California-based employers who send workers from other states into California must pay the employees pursuant to California law, not the law of the state where the employees reside, according to the Ninth Circuit Court of Appeals in Sullivan v. Oracle Corp. 06-56649 (9th Cir. Dec. 13, 2011). 

In Sullivan, Oracle hired “Instructors” to train customers to use Oracle software. Oracle classified its Instructors as “teachers,” exempt from the overtime provisions of California’s Labor Code. Plaintiff instructors filed a class action against Oracle alleging: (1) Oracle failed to pay overtime to nonresidents for work performed in CA; (2) violations of the Unfair Competition Law (“UCL”) based on alleged violations in the first claim; and, (3) a UCL claim based on violations of federal law under the FLSA. The Court overturned a district court decision granting summary judgment to Oracle on plaintiffs’ putative class action.

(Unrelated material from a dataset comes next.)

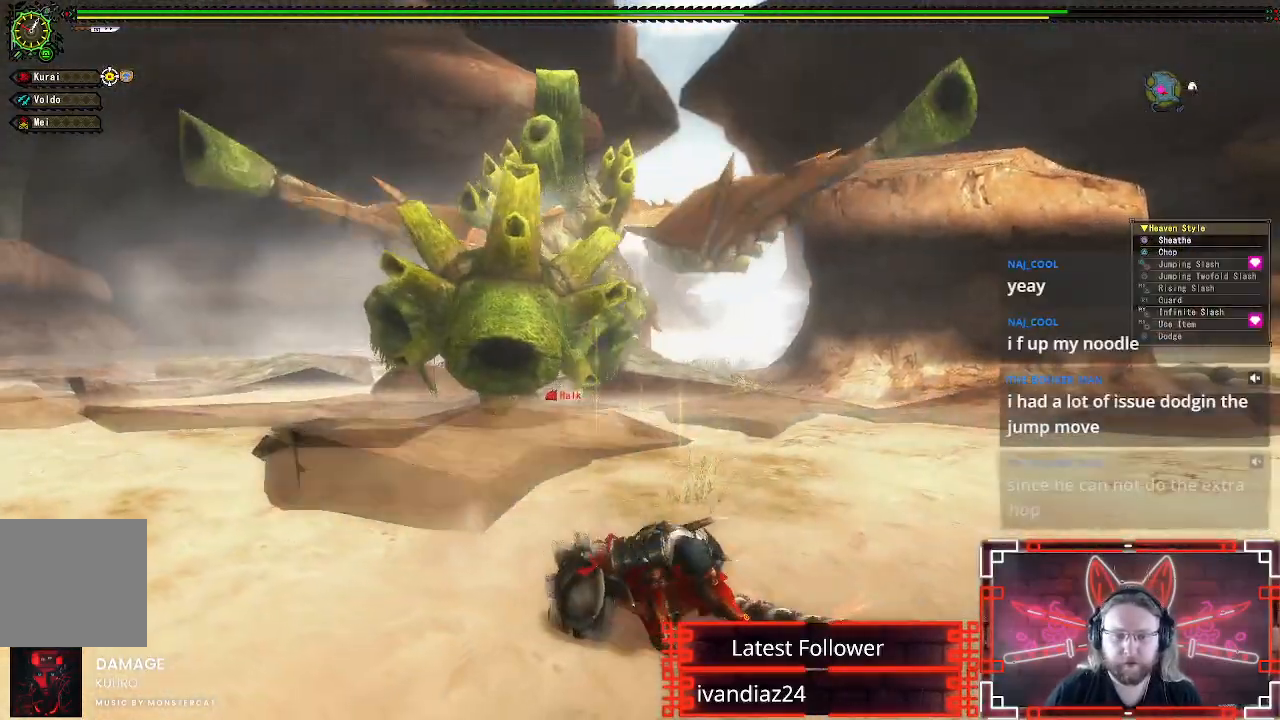
{"buttons": [], "left_stick": "right", "right_stick": "center", "events": [[83, "X", "up"], [183, "X", "down"], [267, "X", "up"]]}
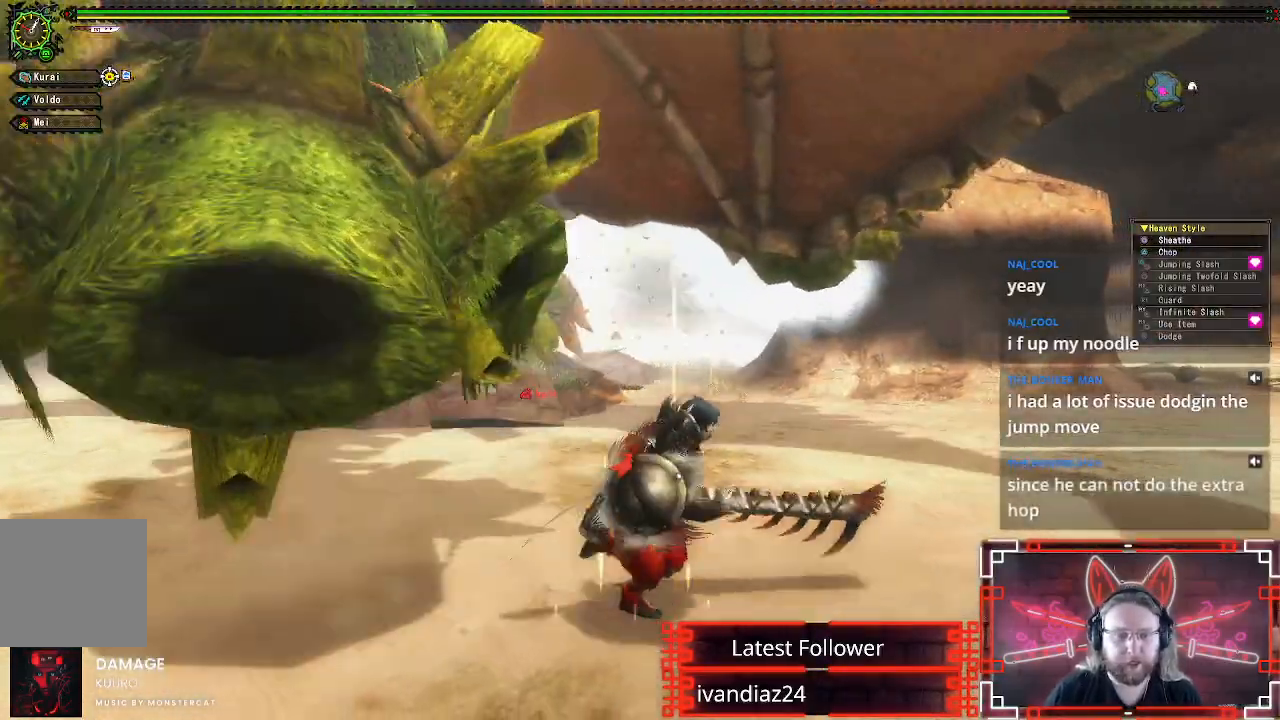
{"buttons": [], "left_stick": "down-right", "right_stick": "left", "events": [[117, "A", "down"], [250, "A", "up"], [417, "right_stick", "left"], [500, "left_stick", "down-right"]]}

The Ninth Circuit sought guidance from the California Supreme Court on several state law issues, including whether the California Labor Code applies to overtime work performed in-state for a California-based employer by out-of-state plaintiffs. The California Supreme Court concluded that California’s overtime law applies to work performed in-state by these nonresident employees since their company was headquartered in California. The Ninth Circuit adopted the California Supreme Court’s answers to hold that California’s overtime provisions applied to work performed in-state by nonresident plaintiffs. The Court rejected Defendant’s argument that the application of the California Labor Code to the nonresident plaintiffs’ work violated the Due Process Clause of the Fourteenth Amendment and the Dormant Commerce Clause of the U.S. Constitution.


Employers must understand that if you are headquartered in California and have employees residing in other states, those employees must be paid pursuant to California law if they enter California for a full day or more. This decision will affect perhaps thousands of workers sent from out of state to work on assignments in California for days or weeks. The greatest impact will be on non-exempt workers who will be entitled to daily overtime, a rarity in most other states. All employers who send non-exempt, out of state employees to work in California should seek legal advice regarding the impact, if any, of this decision on the employer’s procedures.  The decision also may be an ominous sign for employers with respect to how the Court may rule in the meal and rest break cases pending before the Court.